ONS estima reservatórios 60% acima no semestre de 2025

Os reservatórios das hidrelétricas brasileiras devem encerrar junho em situação confortável, segundo projeção do Operador Nacional do Sistema Elétrico (ONS). De acordo com o Programa Mensal de Operação (PMO), todos os subsistemas do Sistema Interligado Nacional (SIN) devem terminar o mês com níveis de armazenamento superiores a 65%, cenário considerado favorável para a segurança do abastecimento de energia.

A região Norte apresenta a situação mais robusta, com expectativa de atingir 99,9% da capacidade de armazenamento ao final de junho. No Nordeste, a projeção é de 90,2%. Já os subsistemas Sudeste/Centro-Oeste e Sul devem encerrar o período com 65,4% e 65,1%, respectivamente.

Reservatórios devem ficar acima da média 

Os níveis de armazenamento são um dos principais indicadores do setor elétrico, pois mostram a quantidade de água disponível nos reservatórios para a geração hidrelétrica. Quanto maior esse volume, menor a necessidade de acionar usinas termelétricas, que possuem custo de geração mais elevado.

Apesar do cenário positivo nos reservatórios, as afluências, volume de água que chega aos reservatórios por meio dos rios, permanecem abaixo da média histórica em todas as regiões do país.
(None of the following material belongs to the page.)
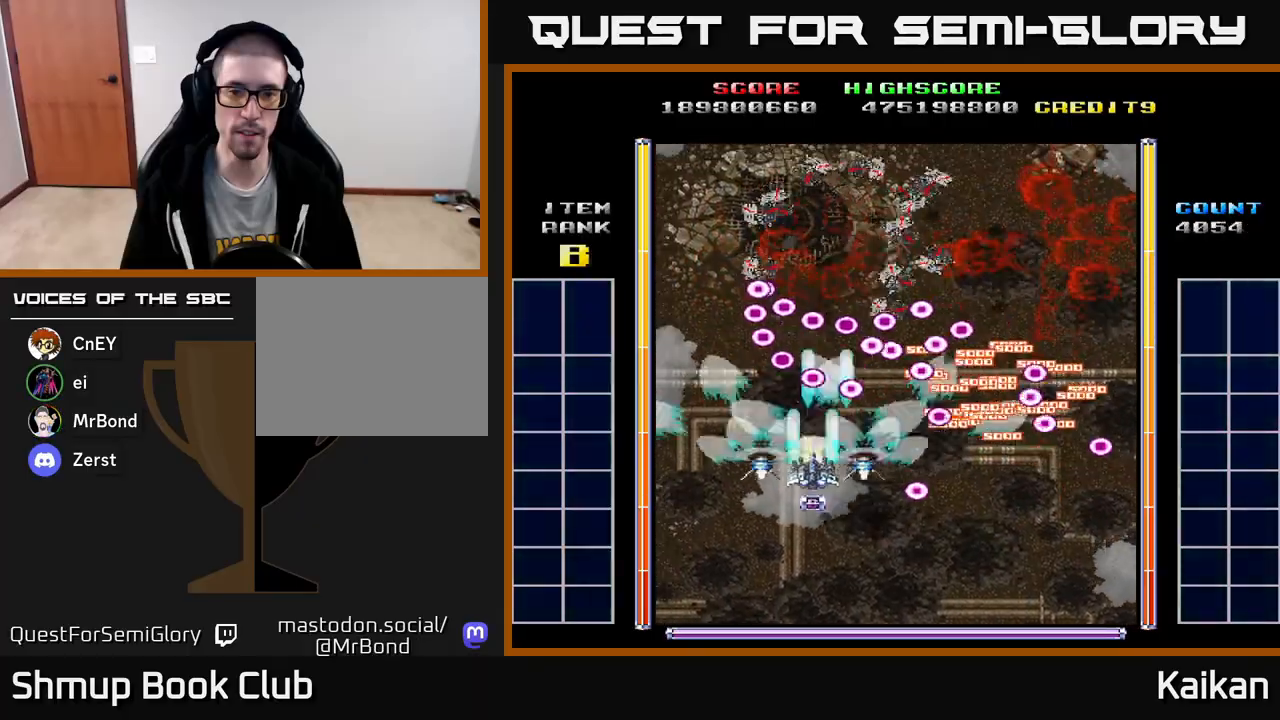
{"buttons": ["A", "DPAD_DOWN", "DPAD_LEFT"], "left_stick": "center", "events": [[33, "DPAD_UP", "down"], [50, "DPAD_LEFT", "up"], [83, "DPAD_UP", "up"], [283, "DPAD_DOWN", "down"], [450, "DPAD_LEFT", "down"]]}
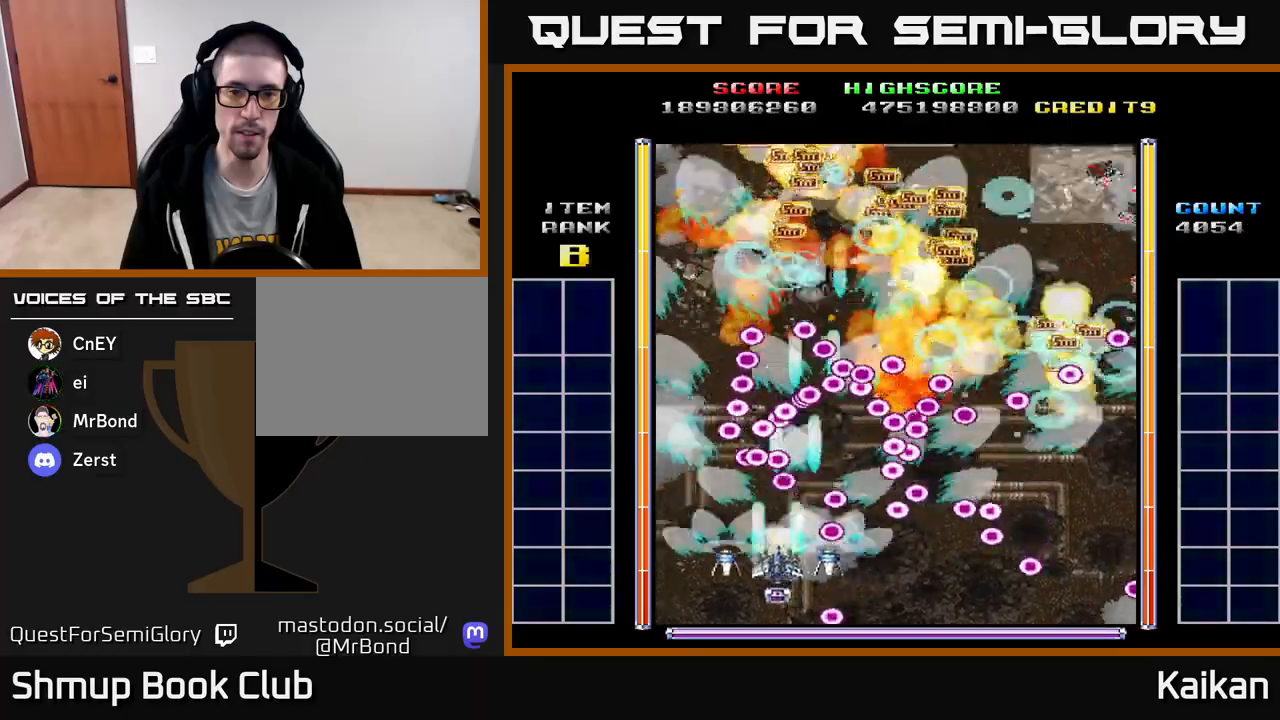
{"buttons": ["A", "DPAD_LEFT"], "left_stick": "center", "events": [[317, "DPAD_DOWN", "up"]]}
As projeções apontam Energia Natural Afluente (ENA) equivalente a 78% da Média de Longo Termo (MLT) no Sudeste/Centro-Oeste, 73% no Sul, 62% no Norte e 60% no Nordeste.

Frentes frias contribuíram

Segundo o diretor-geral do ONS, Marcio Rea, as frentes frias registradas nas últimas semanas contribuíram para preservar os níveis de armazenamento observados em junho.

“As frentes frias das últimas semanas foram favoráveis para a manutenção da Energia Armazenada para o mês de junho. O ONS continua acompanhando permanentemente esses indicadores e trabalha para otimizar o uso dos recursos energéticos, preservando a segurança do SIN e o atendimento à sociedade”, afirmou.

Na demanda por energia, a expectativa é de crescimento em parte do país. O consumo no Sistema Interligado Nacional deve avançar 0,9% em junho na comparação com o mesmo mês de 2025, alcançando média de 77.774 MWmed. O maior crescimento é esperado para o Nordeste, com alta de 5,2%, seguido pelo Norte, com avanço de 4,5%.

Por outro lado, o Sudeste/Centro-Oeste deve registrar retração de 0,8% no consumo de energia, enquanto o Sul apresenta leve queda de 0,2%. O Custo Marginal de Operação (CMO), indicador que sinaliza o custo para atender a uma unidade adicional de demanda, foi projetado em R$ 226,70 por megawatt-hora nos subsistemas Sudeste/Centro-Oeste, Sul e Nordeste. No Norte, o valor estimado é de R$ 289,25 por megawatt-hora.